MATERIAL PROVIDED »
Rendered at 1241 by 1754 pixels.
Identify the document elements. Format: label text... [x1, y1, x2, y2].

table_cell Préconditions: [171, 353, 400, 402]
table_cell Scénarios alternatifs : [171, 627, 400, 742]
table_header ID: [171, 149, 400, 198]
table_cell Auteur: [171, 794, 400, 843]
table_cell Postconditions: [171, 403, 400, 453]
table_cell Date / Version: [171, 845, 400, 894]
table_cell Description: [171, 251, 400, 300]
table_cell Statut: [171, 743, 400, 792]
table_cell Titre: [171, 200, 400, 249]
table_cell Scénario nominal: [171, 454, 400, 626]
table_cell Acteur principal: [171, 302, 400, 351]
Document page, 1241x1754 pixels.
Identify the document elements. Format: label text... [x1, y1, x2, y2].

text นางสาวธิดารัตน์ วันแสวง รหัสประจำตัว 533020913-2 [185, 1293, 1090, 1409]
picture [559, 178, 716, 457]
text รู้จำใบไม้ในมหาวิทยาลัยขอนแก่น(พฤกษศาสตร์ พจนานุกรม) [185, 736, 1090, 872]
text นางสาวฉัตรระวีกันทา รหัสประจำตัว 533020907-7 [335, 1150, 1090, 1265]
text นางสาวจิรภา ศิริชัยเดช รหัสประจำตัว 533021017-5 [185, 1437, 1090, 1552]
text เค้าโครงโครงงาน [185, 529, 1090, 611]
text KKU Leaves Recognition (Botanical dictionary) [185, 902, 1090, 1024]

BRIEF » Search the entries for the word "pixels" and copy every line that has it.

SOLVED EXERCISE »
Rendered at 1241 by 1754 pixels.
Document page, 1241x1754 pixels.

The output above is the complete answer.